**Data shown**
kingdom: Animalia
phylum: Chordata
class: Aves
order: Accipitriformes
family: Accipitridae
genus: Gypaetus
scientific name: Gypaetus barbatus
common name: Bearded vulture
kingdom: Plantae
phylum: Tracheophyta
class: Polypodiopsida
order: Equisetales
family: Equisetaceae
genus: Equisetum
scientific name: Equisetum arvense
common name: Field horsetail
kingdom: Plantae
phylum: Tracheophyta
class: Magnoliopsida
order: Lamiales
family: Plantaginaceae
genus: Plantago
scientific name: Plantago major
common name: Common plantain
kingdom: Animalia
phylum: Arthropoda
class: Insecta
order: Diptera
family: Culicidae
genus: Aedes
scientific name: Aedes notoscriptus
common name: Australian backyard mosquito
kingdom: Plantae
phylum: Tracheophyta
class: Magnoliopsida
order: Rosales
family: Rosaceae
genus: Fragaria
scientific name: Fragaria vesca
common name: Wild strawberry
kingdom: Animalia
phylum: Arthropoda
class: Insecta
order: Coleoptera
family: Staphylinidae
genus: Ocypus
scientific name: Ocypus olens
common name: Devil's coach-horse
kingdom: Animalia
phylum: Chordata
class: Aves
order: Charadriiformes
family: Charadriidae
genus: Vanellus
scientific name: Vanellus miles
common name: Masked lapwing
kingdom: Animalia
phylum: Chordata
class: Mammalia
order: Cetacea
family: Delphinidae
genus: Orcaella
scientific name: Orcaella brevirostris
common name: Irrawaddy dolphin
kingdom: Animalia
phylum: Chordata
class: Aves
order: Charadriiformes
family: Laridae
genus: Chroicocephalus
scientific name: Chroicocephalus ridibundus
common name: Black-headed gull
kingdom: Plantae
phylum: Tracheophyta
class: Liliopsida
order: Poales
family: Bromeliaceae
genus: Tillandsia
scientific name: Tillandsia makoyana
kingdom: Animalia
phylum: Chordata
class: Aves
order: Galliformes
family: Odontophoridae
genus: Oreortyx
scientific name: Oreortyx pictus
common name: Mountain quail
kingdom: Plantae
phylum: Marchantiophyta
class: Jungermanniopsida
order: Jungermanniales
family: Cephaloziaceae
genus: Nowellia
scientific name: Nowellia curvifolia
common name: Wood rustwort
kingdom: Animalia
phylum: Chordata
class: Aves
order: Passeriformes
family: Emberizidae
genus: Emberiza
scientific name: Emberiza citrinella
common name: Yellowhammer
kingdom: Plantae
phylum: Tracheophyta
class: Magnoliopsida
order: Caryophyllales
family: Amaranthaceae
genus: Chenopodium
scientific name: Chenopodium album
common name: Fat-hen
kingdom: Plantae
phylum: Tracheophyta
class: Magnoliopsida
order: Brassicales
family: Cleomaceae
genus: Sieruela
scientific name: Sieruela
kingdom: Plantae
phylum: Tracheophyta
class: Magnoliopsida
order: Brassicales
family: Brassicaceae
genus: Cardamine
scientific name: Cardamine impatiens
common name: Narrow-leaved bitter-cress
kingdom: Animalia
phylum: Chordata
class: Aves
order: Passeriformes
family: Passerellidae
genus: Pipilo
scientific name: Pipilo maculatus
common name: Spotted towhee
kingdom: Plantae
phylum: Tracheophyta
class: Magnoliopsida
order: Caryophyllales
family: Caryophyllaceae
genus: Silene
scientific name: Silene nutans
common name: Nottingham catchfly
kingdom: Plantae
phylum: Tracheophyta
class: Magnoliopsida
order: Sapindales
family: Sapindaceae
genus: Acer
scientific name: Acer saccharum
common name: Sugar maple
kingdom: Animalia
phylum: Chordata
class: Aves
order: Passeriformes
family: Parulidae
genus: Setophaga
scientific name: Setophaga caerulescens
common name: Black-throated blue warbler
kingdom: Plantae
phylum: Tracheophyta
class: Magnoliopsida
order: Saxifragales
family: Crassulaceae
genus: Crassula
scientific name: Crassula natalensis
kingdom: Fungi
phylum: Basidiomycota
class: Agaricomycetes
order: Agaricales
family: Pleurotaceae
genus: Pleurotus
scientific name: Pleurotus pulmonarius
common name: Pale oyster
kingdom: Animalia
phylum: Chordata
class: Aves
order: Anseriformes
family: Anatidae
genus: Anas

**Task**
Please repeat the entries above, replacing "common name" with "vernacular name" wherever it occurs and keeping everything else the same.

**Final result**
kingdom: Animalia
phylum: Chordata
class: Aves
order: Accipitriformes
family: Accipitridae
genus: Gypaetus
scientific name: Gypaetus barbatus
vernacular name: Bearded vulture
kingdom: Plantae
phylum: Tracheophyta
class: Polypodiopsida
order: Equisetales
family: Equisetaceae
genus: Equisetum
scientific name: Equisetum arvense
vernacular name: Field horsetail
kingdom: Plantae
phylum: Tracheophyta
class: Magnoliopsida
order: Lamiales
family: Plantaginaceae
genus: Plantago
scientific name: Plantago major
vernacular name: Common plantain
kingdom: Animalia
phylum: Arthropoda
class: Insecta
order: Diptera
family: Culicidae
genus: Aedes
scientific name: Aedes notoscriptus
vernacular name: Australian backyard mosquito
kingdom: Plantae
phylum: Tracheophyta
class: Magnoliopsida
order: Rosales
family: Rosaceae
genus: Fragaria
scientific name: Fragaria vesca
vernacular name: Wild strawberry
kingdom: Animalia
phylum: Arthropoda
class: Insecta
order: Coleoptera
family: Staphylinidae
genus: Ocypus
scientific name: Ocypus olens
vernacular name: Devil's coach-horse
kingdom: Animalia
phylum: Chordata
class: Aves
order: Charadriiformes
family: Charadriidae
genus: Vanellus
scientific name: Vanellus miles
vernacular name: Masked lapwing
kingdom: Animalia
phylum: Chordata
class: Mammalia
order: Cetacea
family: Delphinidae
genus: Orcaella
scientific name: Orcaella brevirostris
vernacular name: Irrawaddy dolphin
kingdom: Animalia
phylum: Chordata
class: Aves
order: Charadriiformes
family: Laridae
genus: Chroicocephalus
scientific name: Chroicocephalus ridibundus
vernacular name: Black-headed gull
kingdom: Plantae
phylum: Tracheophyta
class: Liliopsida
order: Poales
family: Bromeliaceae
genus: Tillandsia
scientific name: Tillandsia makoyana
kingdom: Animalia
phylum: Chordata
class: Aves
order: Galliformes
family: Odontophoridae
genus: Oreortyx
scientific name: Oreortyx pictus
vernacular name: Mountain quail
kingdom: Plantae
phylum: Marchantiophyta
class: Jungermanniopsida
order: Jungermanniales
family: Cephaloziaceae
genus: Nowellia
scientific name: Nowellia curvifolia
vernacular name: Wood rustwort
kingdom: Animalia
phylum: Chordata
class: Aves
order: Passeriformes
family: Emberizidae
genus: Emberiza
scientific name: Emberiza citrinella
vernacular name: Yellowhammer
kingdom: Plantae
phylum: Tracheophyta
class: Magnoliopsida
order: Caryophyllales
family: Amaranthaceae
genus: Chenopodium
scientific name: Chenopodium album
vernacular name: Fat-hen
kingdom: Plantae
phylum: Tracheophyta
class: Magnoliopsida
order: Brassicales
family: Cleomaceae
genus: Sieruela
scientific name: Sieruela
kingdom: Plantae
phylum: Tracheophyta
class: Magnoliopsida
order: Brassicales
family: Brassicaceae
genus: Cardamine
scientific name: Cardamine impatiens
vernacular name: Narrow-leaved bitter-cress
kingdom: Animalia
phylum: Chordata
class: Aves
order: Passeriformes
family: Passerellidae
genus: Pipilo
scientific name: Pipilo maculatus
vernacular name: Spotted towhee
kingdom: Plantae
phylum: Tracheophyta
class: Magnoliopsida
order: Caryophyllales
family: Caryophyllaceae
genus: Silene
scientific name: Silene nutans
vernacular name: Nottingham catchfly
kingdom: Plantae
phylum: Tracheophyta
class: Magnoliopsida
order: Sapindales
family: Sapindaceae
genus: Acer
scientific name: Acer saccharum
vernacular name: Sugar maple
kingdom: Animalia
phylum: Chordata
class: Aves
order: Passeriformes
family: Parulidae
genus: Setophaga
scientific name: Setophaga caerulescens
vernacular name: Black-throated blue warbler
kingdom: Plantae
phylum: Tracheophyta
class: Magnoliopsida
order: Saxifragales
family: Crassulaceae
genus: Crassula
scientific name: Crassula natalensis
kingdom: Fungi
phylum: Basidiomycota
class: Agaricomycetes
order: Agaricales
family: Pleurotaceae
genus: Pleurotus
scientific name: Pleurotus pulmonarius
vernacular name: Pale oyster
kingdom: Animalia
phylum: Chordata
class: Aves
order: Anseriformes
family: Anatidae
genus: Anas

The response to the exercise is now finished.